Swap "Gefahr" for "Bedrohung" wherever it occurs in these lines, leaving everything else unchanged.

(INPUT FOR THIS TASK Opens)

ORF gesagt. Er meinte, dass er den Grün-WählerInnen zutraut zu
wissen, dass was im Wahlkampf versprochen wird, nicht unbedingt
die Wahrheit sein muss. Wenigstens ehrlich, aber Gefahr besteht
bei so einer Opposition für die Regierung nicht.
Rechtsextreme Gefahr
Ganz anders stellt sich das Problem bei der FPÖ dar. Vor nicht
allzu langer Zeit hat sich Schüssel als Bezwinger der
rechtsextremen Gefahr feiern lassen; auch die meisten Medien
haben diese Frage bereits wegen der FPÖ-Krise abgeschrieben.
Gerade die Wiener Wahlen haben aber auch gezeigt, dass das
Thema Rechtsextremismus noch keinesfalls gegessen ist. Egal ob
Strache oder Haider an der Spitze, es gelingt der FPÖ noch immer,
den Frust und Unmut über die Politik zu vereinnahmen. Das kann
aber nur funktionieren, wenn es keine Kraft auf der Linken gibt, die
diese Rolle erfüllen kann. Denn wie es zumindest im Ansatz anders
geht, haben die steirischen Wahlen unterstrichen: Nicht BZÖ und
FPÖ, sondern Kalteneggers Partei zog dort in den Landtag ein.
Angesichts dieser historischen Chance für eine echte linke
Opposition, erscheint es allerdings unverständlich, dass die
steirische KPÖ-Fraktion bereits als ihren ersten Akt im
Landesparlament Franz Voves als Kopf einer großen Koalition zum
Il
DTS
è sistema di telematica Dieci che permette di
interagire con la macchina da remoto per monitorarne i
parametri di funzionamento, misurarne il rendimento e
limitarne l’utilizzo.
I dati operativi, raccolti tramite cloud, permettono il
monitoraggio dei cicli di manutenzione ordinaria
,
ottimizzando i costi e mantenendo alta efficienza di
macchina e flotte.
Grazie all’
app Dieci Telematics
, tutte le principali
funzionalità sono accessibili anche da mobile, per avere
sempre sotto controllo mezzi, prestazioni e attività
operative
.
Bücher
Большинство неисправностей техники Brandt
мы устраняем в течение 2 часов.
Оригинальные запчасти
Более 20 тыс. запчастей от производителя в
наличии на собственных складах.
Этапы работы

(INPUT FOR THIS TASK Closes)

### [ANSWER BOX]
ORF gesagt. Er meinte, dass er den Grün-WählerInnen zutraut zu
wissen, dass was im Wahlkampf versprochen wird, nicht unbedingt
die Wahrheit sein muss. Wenigstens ehrlich, aber Bedrohung besteht
bei so einer Opposition für die Regierung nicht.
Rechtsextreme Bedrohung
Ganz anders stellt sich das Problem bei der FPÖ dar. Vor nicht
allzu langer Zeit hat sich Schüssel als Bezwinger der
rechtsextremen Bedrohung feiern lassen; auch die meisten Medien
haben diese Frage bereits wegen der FPÖ-Krise abgeschrieben.
Gerade die Wiener Wahlen haben aber auch gezeigt, dass das
Thema Rechtsextremismus noch keinesfalls gegessen ist. Egal ob
Strache oder Haider an der Spitze, es gelingt der FPÖ noch immer,
den Frust und Unmut über die Politik zu vereinnahmen. Das kann
aber nur funktionieren, wenn es keine Kraft auf der Linken gibt, die
diese Rolle erfüllen kann. Denn wie es zumindest im Ansatz anders
geht, haben die steirischen Wahlen unterstrichen: Nicht BZÖ und
FPÖ, sondern Kalteneggers Partei zog dort in den Landtag ein.
Angesichts dieser historischen Chance für eine echte linke
Opposition, erscheint es allerdings unverständlich, dass die
steirische KPÖ-Fraktion bereits als ihren ersten Akt im
Landesparlament Franz Voves als Kopf einer großen Koalition zum
Il
DTS
è sistema di telematica Dieci che permette di
interagire con la macchina da remoto per monitorarne i
parametri di funzionamento, misurarne il rendimento e
limitarne l’utilizzo.
I dati operativi, raccolti tramite cloud, permettono il
monitoraggio dei cicli di manutenzione ordinaria
,
ottimizzando i costi e mantenendo alta efficienza di
macchina e flotte.
Grazie all’
app Dieci Telematics
, tutte le principali
funzionalità sono accessibili anche da mobile, per avere
sempre sotto controllo mezzi, prestazioni e attività
operative
.
Bücher
Большинство неисправностей техники Brandt
мы устраняем в течение 2 часов.
Оригинальные запчасти
Более 20 тыс. запчастей от производителя в
наличии на собственных складах.
Этапы работы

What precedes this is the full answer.